*TEXT FOR ANALYSIS*.

────

The development of new quality standards will be meaningful if a) they can be shown to link to better outcomes for people receiving care services and b) supports are provided to help services achieve such standards. The quality and extent of advocacy and involvement in care, and in safeguarding could be used as a measure.
Lastly, ‘placing dignity and respect at the heart of training’ is not enough; dignity and respect needs to also be placed at the heart of care generally. The research literature on training transfer makes it quite clear that people will simply not be able to apply new learning to their work, if what they’ve learned simply isn’t how it’s done in their workplace. Training staff is necessary, but not sufficient to change practice; to change practice, the systems and cues in the workplace should make it easy to do what has been recommended in training. So yes, by all means make dignity and respect integral to training, but resource and support dignity and respect through systems too.
Legislating for Safeguarding Adults Boards was the much anticipated outcome of the White Paper, and should aid multiagency working by bumping safeguarding up the priority list for all. While this should be welcomed, statutory Local Children’s Safeguarding Boards have a history which we should learn from and act on – as number serious case reviews show, a legislated board does not prevent the poor handling of cases of abuse.

────

*PROVIDED DATA*.
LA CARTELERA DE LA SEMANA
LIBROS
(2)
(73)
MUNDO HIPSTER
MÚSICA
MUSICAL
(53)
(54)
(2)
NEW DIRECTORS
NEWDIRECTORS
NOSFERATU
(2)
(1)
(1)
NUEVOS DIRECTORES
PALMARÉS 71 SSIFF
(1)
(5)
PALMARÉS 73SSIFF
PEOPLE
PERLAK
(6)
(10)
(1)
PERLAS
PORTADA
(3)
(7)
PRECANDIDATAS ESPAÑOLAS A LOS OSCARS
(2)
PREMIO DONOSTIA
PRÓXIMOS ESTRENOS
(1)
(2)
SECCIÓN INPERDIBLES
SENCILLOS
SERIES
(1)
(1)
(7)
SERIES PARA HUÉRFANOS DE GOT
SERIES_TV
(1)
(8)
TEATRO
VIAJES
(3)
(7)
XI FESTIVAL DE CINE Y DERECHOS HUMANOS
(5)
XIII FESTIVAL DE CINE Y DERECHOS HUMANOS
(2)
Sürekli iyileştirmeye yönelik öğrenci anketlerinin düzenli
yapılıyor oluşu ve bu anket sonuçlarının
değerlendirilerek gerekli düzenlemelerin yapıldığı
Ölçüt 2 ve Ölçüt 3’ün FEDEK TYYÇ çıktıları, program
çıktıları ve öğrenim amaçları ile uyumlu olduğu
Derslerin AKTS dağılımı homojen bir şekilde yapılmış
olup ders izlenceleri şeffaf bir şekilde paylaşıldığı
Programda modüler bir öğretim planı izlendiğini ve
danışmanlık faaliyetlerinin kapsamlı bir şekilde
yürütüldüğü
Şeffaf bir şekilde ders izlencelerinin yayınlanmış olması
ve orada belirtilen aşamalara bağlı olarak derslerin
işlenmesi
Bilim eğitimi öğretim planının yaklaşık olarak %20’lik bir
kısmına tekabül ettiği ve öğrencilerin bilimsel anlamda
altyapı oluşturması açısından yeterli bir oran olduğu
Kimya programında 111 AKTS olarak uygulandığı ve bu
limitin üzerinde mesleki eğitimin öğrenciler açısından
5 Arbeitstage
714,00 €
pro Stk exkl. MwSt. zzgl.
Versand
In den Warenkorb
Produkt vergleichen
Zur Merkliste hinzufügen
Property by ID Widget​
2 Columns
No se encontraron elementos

────

*PROBLEMS AND TASKS*.
A. Copy word for word the part of the text on care quality and safeguarding that begins at the words "The development of" and ends after the words "as a measure.".
B. According to the text on care quality and safeguarding, what two conditions would make the development of new quality standards meaningful?
C. Write what comes next in the text on care quality and safeguarding, starting after its last sentence.

*RESPONSES FOR EACH TASK*.
A.
The development of new quality standards will be meaningful if a) they can be shown to link to better outcomes for people receiving care services and b) supports are provided to help services achieve such standards. The quality and extent of advocacy and involvement in care, and in safeguarding could be used as a measure.

B. The standards must be shown to link to better outcomes for people receiving care services, and supports must be provided to help services achieve them.

C.
Boards will also have to carry out safeguarding adults reviews. While learning is rightly seen as a good thing, inquiries need to be done for the right reasons. Connor Kinsella, along with other authors such as Aylett have pointed out the repeated messages that SCRs often throw up. It seems prudent to revisit history and not just learn from, but act on lessons from previous inquiries before spending money on doing more of them. I would urge anyone interested in safeguarding to read J P Martin’s 1984 book Hospitals in Trouble (review here)- the similarities of findings of inquiries into long stay hospitals in the 70s and 80s with Winterbourne View are both striking and depressing. We know what sort of environments foster abuse, and how people slip through the gaps in care. We now need to act on that knowledge.
Finally, the paper highlights the support structures around whistleblowing that have been introduced, including a whistleblowing advice line provided by Mencap, and a dedicated team at CQC. While these are useful, further attention could be paid to the underlying values of social care, and how these can be promoted; a focus on the experience of people using services, an open approach to critiquing and discussing practice, a no-blame culture, a respect for the human rights of both people who use services and staff would also help to make whistleblowing something to be openly proud of.